Embedder identity (`id` + `version`) is persisted with the index. Reopening with a mismatched embedder surfaces a clear error — no silent mixing of vectors from different models.

## Feature flags

| Feature | Description | Default |
|---|---|---|
| `git` | Git-backed versioned storage with branching, merging, history | Yes |
| `sql` | SQL query interface via GlueSQL | Yes |
| `proximity` | Vector index + text-search infrastructure (ML-free) | No |
| `proximity_text` | Bundled Candle + all-MiniLM-L6-v2 embedder | No |
| `rocksdb_storage` | RocksDB persistent storage backend | No |
| `python` | Python bindings via PyO3 | No |
| `tracing` | Observability via the `tracing` crate | No |

Python PyPI wheels ship `git`, `sql`, `rocksdb_storage`, `proximity`, and `proximity_text` enabled.

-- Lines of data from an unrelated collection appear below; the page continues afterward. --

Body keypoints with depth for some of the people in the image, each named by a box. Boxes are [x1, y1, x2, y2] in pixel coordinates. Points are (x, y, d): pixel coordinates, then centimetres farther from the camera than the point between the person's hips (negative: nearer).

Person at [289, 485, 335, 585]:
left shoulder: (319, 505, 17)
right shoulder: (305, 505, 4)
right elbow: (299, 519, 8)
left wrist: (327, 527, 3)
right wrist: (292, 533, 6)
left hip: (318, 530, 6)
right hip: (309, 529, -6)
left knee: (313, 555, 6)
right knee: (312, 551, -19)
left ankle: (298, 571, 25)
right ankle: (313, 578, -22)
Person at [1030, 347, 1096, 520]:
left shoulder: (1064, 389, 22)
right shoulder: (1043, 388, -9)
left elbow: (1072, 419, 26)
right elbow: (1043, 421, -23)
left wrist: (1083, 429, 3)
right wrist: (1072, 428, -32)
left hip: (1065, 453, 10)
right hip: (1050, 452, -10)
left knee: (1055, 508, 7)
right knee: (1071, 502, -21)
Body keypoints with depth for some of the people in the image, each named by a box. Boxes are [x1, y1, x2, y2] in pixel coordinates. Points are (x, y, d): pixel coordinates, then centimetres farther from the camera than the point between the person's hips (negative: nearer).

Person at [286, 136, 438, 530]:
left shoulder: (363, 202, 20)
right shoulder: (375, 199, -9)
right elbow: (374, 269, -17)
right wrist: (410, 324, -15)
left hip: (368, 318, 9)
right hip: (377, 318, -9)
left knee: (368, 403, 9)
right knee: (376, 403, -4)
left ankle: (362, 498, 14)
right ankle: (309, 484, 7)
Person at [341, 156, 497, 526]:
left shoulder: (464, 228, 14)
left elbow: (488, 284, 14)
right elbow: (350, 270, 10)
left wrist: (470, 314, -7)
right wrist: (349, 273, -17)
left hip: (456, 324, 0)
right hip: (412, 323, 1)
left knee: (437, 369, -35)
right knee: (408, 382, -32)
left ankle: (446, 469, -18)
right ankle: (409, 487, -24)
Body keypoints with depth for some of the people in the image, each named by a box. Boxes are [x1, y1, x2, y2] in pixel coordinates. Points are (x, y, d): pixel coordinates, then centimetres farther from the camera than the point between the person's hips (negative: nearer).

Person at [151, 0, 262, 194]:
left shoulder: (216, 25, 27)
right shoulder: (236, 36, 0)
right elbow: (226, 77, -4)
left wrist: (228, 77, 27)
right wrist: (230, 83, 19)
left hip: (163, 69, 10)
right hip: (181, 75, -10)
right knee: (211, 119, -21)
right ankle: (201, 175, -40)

Rust users opt in:

```toml
[dependencies.prollytree]
version = "0.4.0"
features = ["git", "sql", "proximity", "proximity_text"]
```

## Documentation

- **[User Guide]https://zhangfengcdt.github.io/prollytree/** — mkdocs site (architecture, CLI, Python API, examples, theory)
- **[Text Search Guide]https://zhangfengcdt.github.io/prollytree/text_search/** — design, embedder identity, cascade, merge, externalisation
- **[Browser Demo]https://zhangfengcdt.github.io/prollytree/text_search_demo.html** — interactive single-page deck of the text-search workflow
- **[Rust API Reference]https://docs.rs/prollytree** — auto-generated from source
- **[Python Quickstart]python/README.md** — Python-specific intro
- **[Runnable Examples]examples/** — verifiable KV, versioning, namespaces, text search, SQL, multi-agent worktrees

## CLI

```bash
cargo install prollytree --features git
git-prolly --help
```

See the [user guide](https://zhangfengcdt.github.io/prollytree/cli/) for the full CLI walkthrough.

## Contributing

Contributions welcome — see [CONTRIBUTING.md](CONTRIBUTING.md).

## License

Licensed under the Apache License 2.0. See [LICENSE](LICENSE).